Decision process studies do suggest that recruiter characteristics influence inferences about the organization, but almost all studies suggest that job attributes have a much stronger influence on the likelihood of job acceptance than do recruiting activities. Results typically show that recruitment activities are significantly related to reactions only at the initial interview stage. Job attributes, on the other hand, are significant predictors of reactions in all subsequent stages. These results suggest that the importance of the job choice is too great for employees to make decisions simply on the basis of the person conducting an interview unless the interviewer’s characteristics are translated into a perception of the job’s characteristics. This tendency to use a rational approach for important decisions when feasible is consistent with the literature on persuasion. However, it is also possible that the affective tone generated by organizational efforts influences job choices in ways that have not yet been investigated.
Summary
Research on job choice provides a unique window on how individuals come to select a specific organization as their place of work. The key processes underlying job choice research include a search for job alternatives, evaluation of job attributes, and then a final selection process. Further knowledge of the process of job choice will be of use for individuals trying to select their ideal job as well as for organizations trying to design messages that will appeal to an appropriate audience of job seekers.
References:
- Barber, A. E. (1998). Recruiting employees: Individual and organizational perspectives. Thousand Oaks, CA: Sage.

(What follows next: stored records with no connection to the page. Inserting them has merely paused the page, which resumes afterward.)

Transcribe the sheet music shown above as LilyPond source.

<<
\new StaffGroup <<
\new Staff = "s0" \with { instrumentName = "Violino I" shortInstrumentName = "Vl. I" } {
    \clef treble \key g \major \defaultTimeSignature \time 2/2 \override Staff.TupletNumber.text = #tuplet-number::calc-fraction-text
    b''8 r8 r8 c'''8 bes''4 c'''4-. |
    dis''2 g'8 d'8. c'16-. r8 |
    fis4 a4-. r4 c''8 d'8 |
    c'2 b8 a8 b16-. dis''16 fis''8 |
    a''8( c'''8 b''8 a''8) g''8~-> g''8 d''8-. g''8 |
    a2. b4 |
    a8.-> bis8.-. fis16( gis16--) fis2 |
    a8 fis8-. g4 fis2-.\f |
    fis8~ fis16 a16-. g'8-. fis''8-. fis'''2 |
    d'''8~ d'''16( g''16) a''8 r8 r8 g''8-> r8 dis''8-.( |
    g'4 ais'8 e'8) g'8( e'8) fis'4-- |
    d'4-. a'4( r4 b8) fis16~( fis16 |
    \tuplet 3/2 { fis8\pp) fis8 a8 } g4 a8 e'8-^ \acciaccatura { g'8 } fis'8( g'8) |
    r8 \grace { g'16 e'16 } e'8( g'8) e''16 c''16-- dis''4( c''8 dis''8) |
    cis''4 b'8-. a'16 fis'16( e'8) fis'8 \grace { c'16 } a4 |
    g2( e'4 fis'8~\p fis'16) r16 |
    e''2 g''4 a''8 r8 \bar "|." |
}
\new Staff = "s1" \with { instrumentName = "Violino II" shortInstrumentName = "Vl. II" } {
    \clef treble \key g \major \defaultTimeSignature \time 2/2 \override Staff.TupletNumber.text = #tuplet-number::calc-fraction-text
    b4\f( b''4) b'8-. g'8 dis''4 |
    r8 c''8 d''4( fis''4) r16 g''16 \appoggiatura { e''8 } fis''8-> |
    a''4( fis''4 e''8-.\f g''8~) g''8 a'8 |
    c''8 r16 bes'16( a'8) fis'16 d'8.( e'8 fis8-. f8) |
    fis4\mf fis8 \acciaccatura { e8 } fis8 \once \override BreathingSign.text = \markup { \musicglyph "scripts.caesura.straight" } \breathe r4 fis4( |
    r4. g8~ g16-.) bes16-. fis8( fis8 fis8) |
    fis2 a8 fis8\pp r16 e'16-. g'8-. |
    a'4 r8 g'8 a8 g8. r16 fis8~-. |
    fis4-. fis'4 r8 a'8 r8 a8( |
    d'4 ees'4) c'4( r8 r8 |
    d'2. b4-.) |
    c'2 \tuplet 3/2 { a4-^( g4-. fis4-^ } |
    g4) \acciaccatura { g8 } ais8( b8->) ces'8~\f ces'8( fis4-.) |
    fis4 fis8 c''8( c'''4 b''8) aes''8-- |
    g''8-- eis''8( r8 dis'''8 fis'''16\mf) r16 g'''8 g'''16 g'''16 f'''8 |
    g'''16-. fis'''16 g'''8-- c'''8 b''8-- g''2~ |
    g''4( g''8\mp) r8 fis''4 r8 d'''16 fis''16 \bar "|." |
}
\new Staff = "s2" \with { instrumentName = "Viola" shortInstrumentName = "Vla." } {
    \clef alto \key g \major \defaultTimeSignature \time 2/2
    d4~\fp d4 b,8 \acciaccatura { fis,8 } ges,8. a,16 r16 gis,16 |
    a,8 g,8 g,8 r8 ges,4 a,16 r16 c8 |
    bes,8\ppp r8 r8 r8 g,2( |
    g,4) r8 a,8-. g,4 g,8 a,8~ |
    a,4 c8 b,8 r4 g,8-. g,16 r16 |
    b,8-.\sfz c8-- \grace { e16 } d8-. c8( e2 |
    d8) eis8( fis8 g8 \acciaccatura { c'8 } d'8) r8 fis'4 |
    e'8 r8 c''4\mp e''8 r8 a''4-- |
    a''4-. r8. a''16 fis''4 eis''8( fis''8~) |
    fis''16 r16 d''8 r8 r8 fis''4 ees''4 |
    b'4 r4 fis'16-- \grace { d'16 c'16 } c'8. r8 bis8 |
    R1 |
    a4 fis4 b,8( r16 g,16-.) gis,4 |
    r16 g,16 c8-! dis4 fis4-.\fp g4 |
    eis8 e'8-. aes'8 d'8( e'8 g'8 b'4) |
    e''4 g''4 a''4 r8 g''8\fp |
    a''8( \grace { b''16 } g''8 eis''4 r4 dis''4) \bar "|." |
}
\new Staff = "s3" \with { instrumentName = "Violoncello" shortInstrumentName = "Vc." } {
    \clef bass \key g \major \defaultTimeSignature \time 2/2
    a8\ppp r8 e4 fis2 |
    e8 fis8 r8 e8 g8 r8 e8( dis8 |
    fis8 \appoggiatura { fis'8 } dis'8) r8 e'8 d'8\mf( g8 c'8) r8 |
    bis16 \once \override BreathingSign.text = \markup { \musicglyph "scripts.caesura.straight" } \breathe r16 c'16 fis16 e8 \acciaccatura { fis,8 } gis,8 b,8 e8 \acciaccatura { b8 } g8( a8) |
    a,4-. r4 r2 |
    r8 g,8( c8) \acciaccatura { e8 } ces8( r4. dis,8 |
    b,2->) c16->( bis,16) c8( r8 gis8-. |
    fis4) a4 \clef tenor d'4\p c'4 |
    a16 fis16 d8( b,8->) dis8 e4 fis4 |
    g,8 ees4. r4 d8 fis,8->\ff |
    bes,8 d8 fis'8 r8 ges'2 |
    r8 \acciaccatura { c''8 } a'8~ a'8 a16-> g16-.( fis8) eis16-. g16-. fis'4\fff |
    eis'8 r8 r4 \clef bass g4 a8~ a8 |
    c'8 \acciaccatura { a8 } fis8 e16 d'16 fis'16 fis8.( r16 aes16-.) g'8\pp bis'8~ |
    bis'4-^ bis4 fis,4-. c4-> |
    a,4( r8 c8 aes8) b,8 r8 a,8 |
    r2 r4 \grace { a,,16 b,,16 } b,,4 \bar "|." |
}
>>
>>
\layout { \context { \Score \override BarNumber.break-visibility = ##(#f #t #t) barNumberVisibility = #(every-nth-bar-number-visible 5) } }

- Barrick, M. R., Mount, M. K., & Gupta, R. (2003). Meta-analysis of the relationship between the five-factor model of personality and Holland’s occupational types. Personnel Psychology, 56, 45-74.
- Beach, L. R. (1990). Image theory: Decision making in personal and organizational contexts. New York: Wiley.
- Cable, D. M., & Turban, D. B. (2001). Establishing the dimensions, sources, and value of job seekers’ employer knowledge during recruitment. In G. R. Ferris (Ed.), Research in personnel and human resources management (Vol. 20, pp. 115-163). Greenwich, CT: JAI Press.
- Highouse, S., & Hoffman, J. R. (2001). Organizational attraction and job choice. International Review of Industrial and Organizational Psychology, 16, 37-64.
- Kanfer, R., Wanberg, C. R., & Kantrowitz, T. M. (2001). Job search and employment: A personality-motivational analysis and meta-analytic review. Journal of Applied Psychology, 86, 837-855.
- Osborn, D. P. (1990). A reexamination of the organizational choice process. Journal of Vocational Behavior, 36, 45-60.
- Sauermann, H. (2005). Vocational choice: A decision making perspective. Journal of Vocational Behavior, 66, 273-303.
- Soelberg, P. O. (1967). Unprogrammed decision-making. Industrial Management Review, 8, 19-29.
- Stevens, C. K. (1998). Image theory and career-related decisions: Finding and selecting occupations and jobs. In L. R. Beach (Ed.), Image theory: Theoretical and empirical foundations (pp. 227-240). Mahwah, NJ: Lawrence Erlbaum.
- Tom, V. R. (1971). The role of personality and organizational images in the recruiting process. Organizational Behavior and Human Performance, 6, 573-592.
- Vroom, V. H. (1966). Organizational choice: A study of pre- and post-decision processes. Organizational Behavior and Human Performance, 1, 212-225.